AI's Benefits Can Only Be Realised If We Acknowledge the Risks: Professor Arvind Narayanan
Professor Arvind Narayanan, speaking at the Hindustan Times Leadership Summit, emphasises the importance of understanding AI's risks to fully benefit from its capabilities, highlighting concerns like deepfakes, predictive AI, and the need for regulation.
HT Summit
The rapid rise of artificial intelligence (AI), with millions relying on generative tools like chatbots and image generators, comes at a significant cost. Princeton University professor Arvind Narayanan, in his book AI Snake Oil, warns that this surge in AI usage presents a "major societal problem," as many consumers remain unaware of the technology’s potential dangers.
Speaking at the virtual session of the 22nd Hindustan Times Leadership Summit, Narayanan raised critical concerns regarding AI’s growing influence. These included mitigating risks, safeguarding against AI-driven decisions in areas like loans, employment, and criminal justice, and the urgent need for institutional oversight and regulation, especially in the case of deepfakes.
“AI being available to the public isn’t inherently bad. For the first time, powerful AI tools are accessible to individuals, not just corporations and governments. That’s largely a positive shift. However, we can only reap the benefits if we are acutely aware of the risks,” said Narayanan.
Narayanan's research focuses on tempering the often overenthusiastic promotion of new technologies without adequate safeguards. Regarding AI, he noted that the risks may not be immediately apparent to all users.
“People need more information about these systems’ limitations, and companies must be transparent about them. In cases like deepfakes, regulation is essential. It’s not enough to rely on responsible use—there will always be bad actors,” he explained.
He pointed to the misuse of AI in creating non-consensual nude images, a growing issue largely affecting women. “AI is being used to create non-consensual images, impacting thousands of women worldwide. There are many potential misuses, and while individual responsibility plays a part, companies need to improve their products,” Narayanan said.
Another significant concern was predictive AI. Unlike the fictional AI in Minority Report, real-world predictive AI applications, such as those used in job recruitment, loan approval, and criminal justice, can be problematic. “Predictive AI is making consequential decisions, like determining who will commit crimes or repay loans. These systems are flawed and often unjust,” he warned.
Narayanan stressed the importance of caution when it comes to such technologies, advocating for more regulation and careful consideration by companies using these systems.
On addressing issues like bias, hallucinations, and factual inaccuracies in AI, Narayanan acknowledged progress in reducing bias through more diverse training data. However, the problem of “hallucinations”—AI generating incorrect or misleading information—remains a significant challenge. “Chatbots that summarise web information, rather than relying on memory, help reduce hallucinations, but they don’t eliminate them,” he noted.
Narayanan pointed out that the problem of generative AI producing incorrect information, whether due to uncontextualised prompts, outdated data, or hallucinations, is “getting out of hand.” He emphasised that addressing this issue requires collective action, as the timeline for resolving these problems remains uncertain. “I don’t know when, or if, it will be solved, so we must exercise caution,” he added.
Currently, while countries debate AI regulation, only self-regulation exists. One example is Adobe’s Content Credentials initiative, which tracks generated content ownership and metadata and has garnered support from Microsoft, Qualcomm, Leica, Nikon, and Shutterstock.

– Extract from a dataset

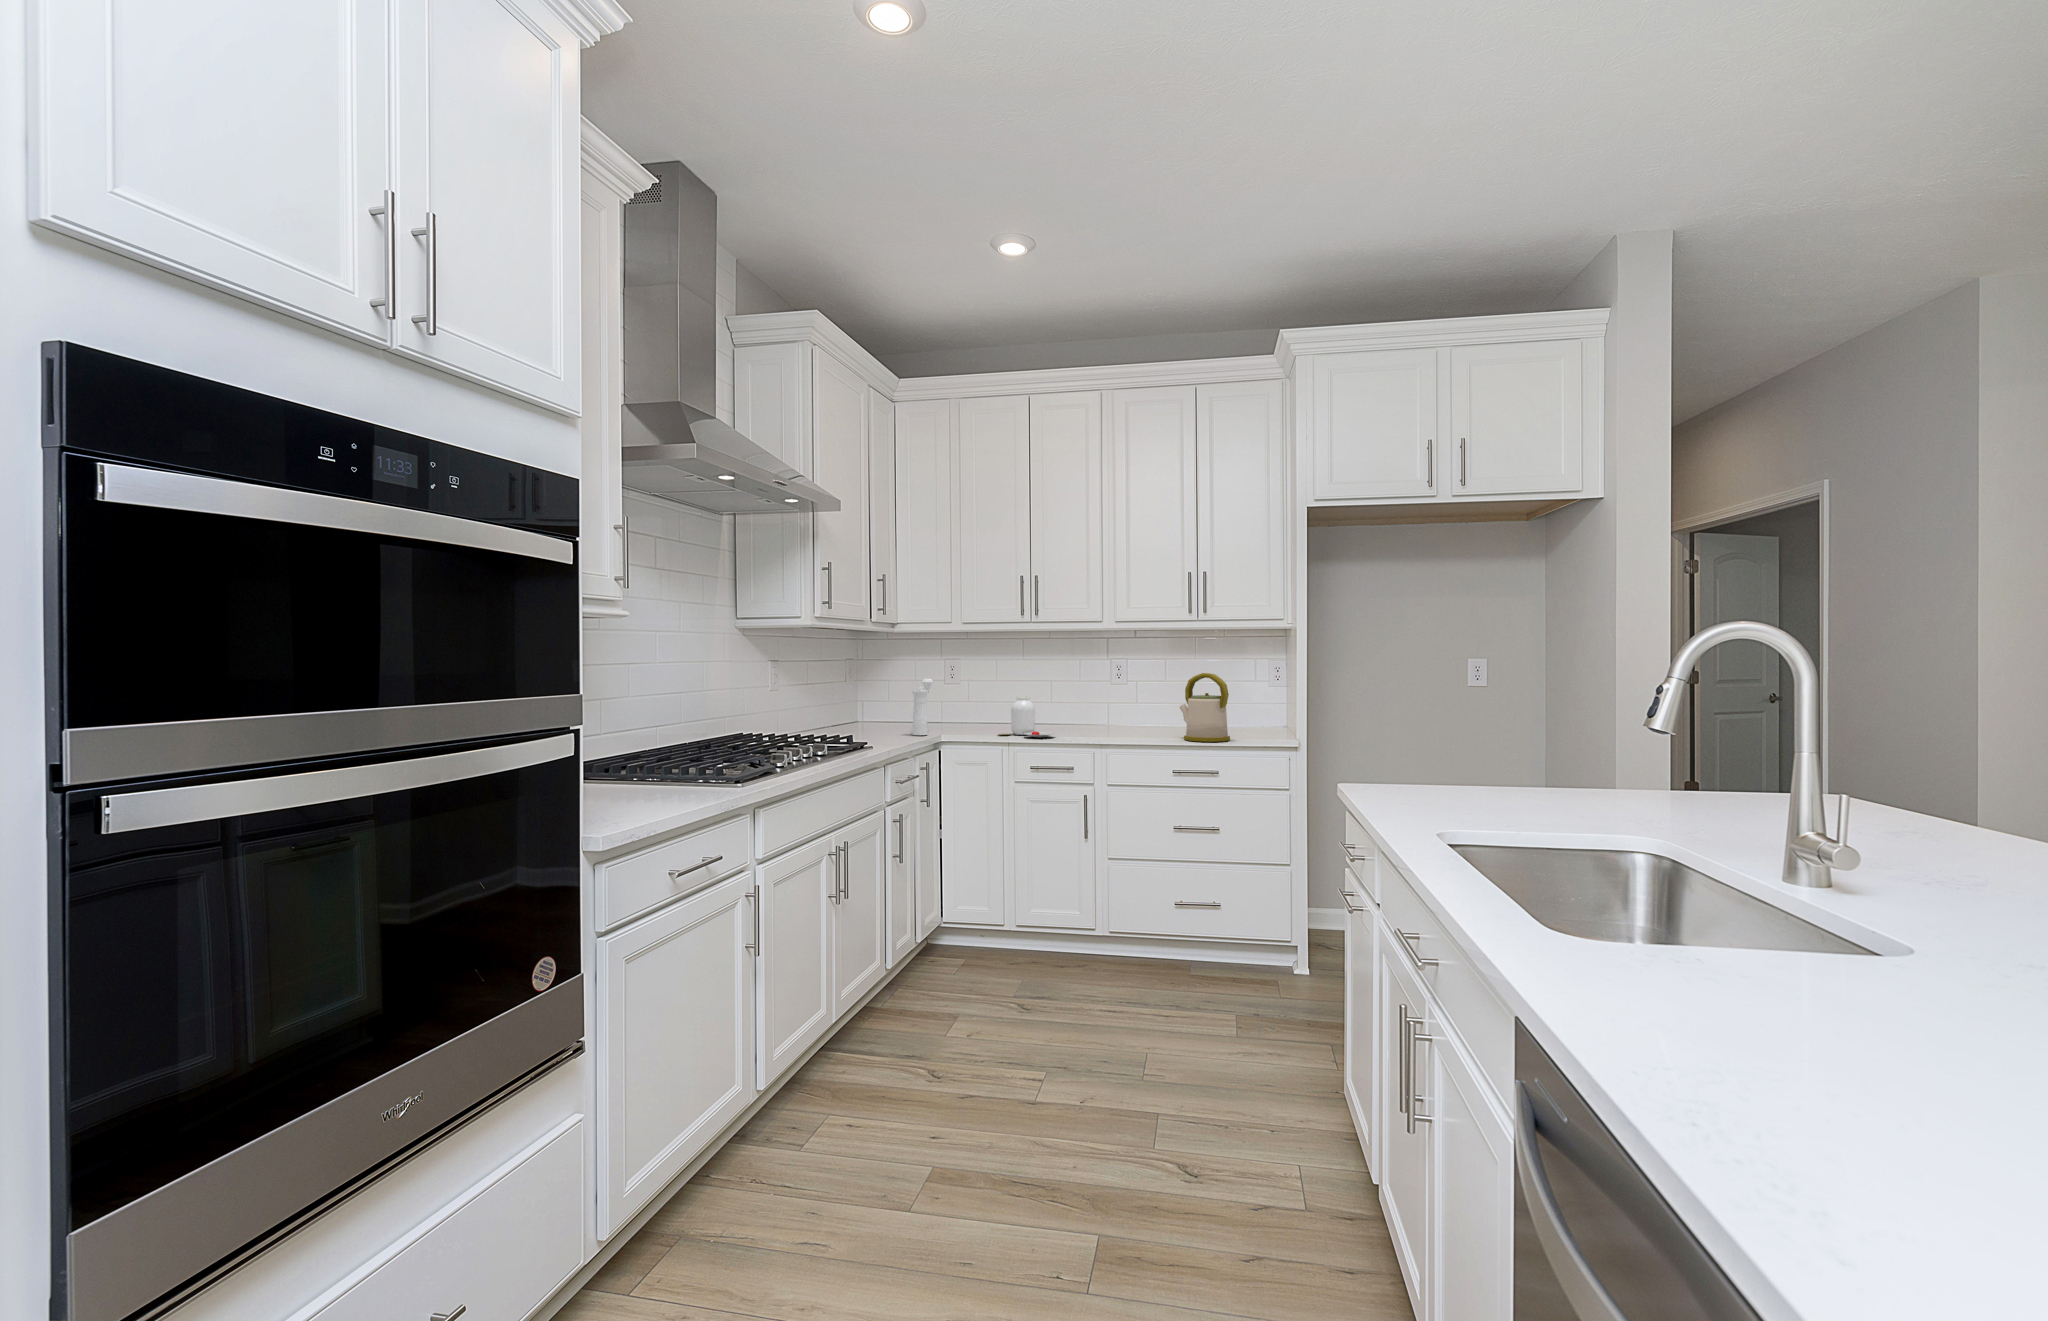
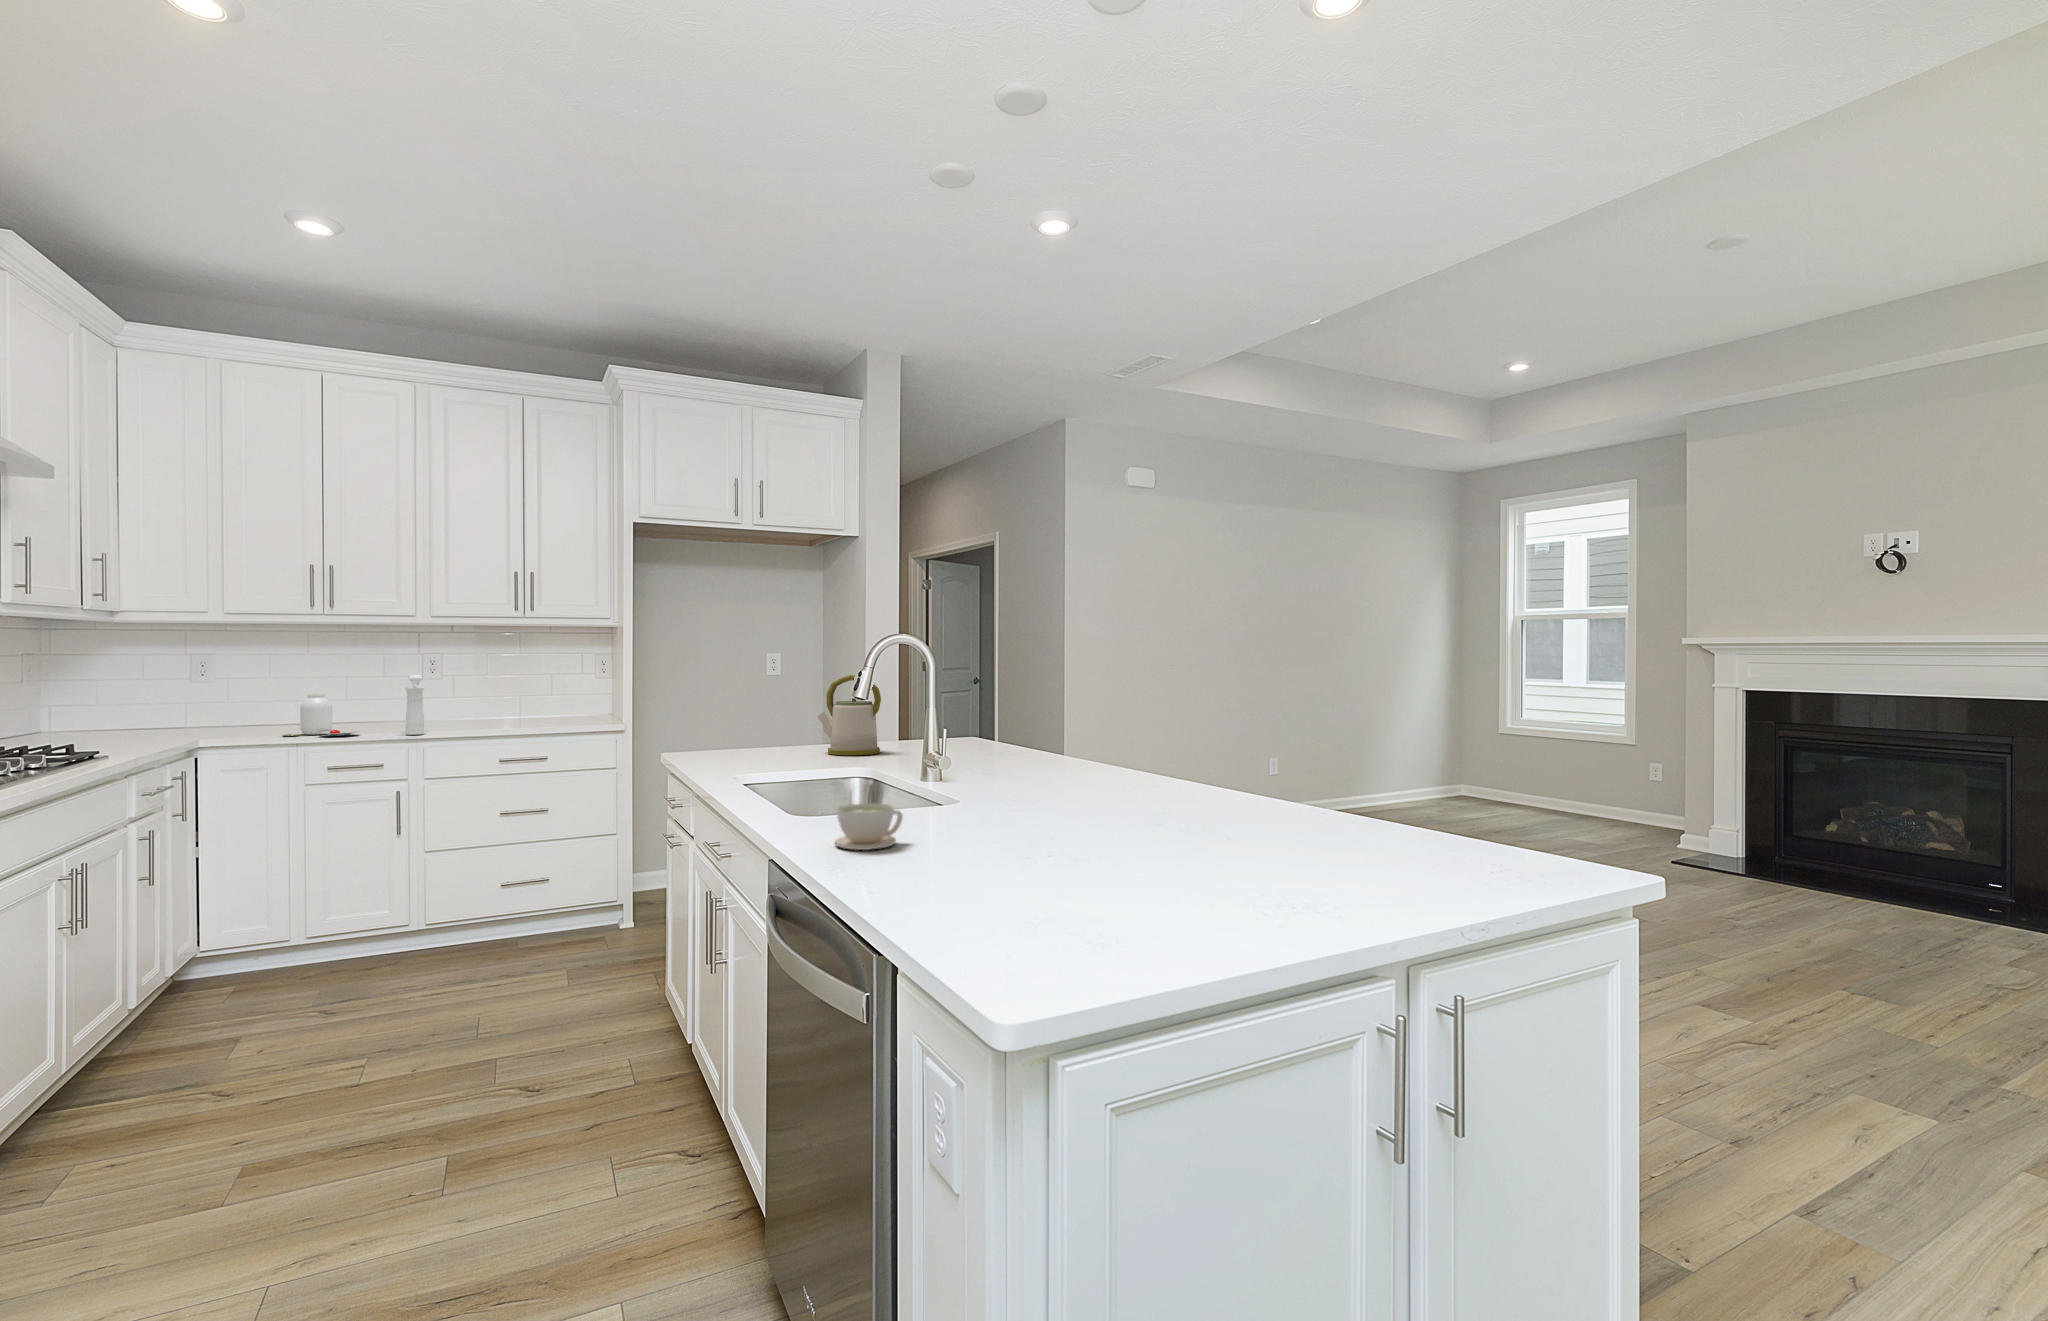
kettle: present [1180,673,1230,742] -> present [818,675,881,755]
pepper mill: present [912,679,933,735] -> present [405,675,424,735]
coffee cup: none [1681,969,1860,1094] -> present [835,803,903,850]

“Regulating AI is possible, but we must recognise that AI isn’t a monolithic entity,” Narayanan explained. AI powers not only generative tools but also social media feeds, self-driving cars, and other technologies, meaning regulation must be tailored to address the unique challenges posed by each application.
Narayanan cited examples of existing regulations, such as the strict rules governing self-driving cars in many regions and the regulations surrounding AI in banking, as banking is already highly regulated. “The best approach isn’t to focus solely on AI but on the harms we want to mitigate,” he concluded.
Whether regulators will adopt this approach remains to be seen.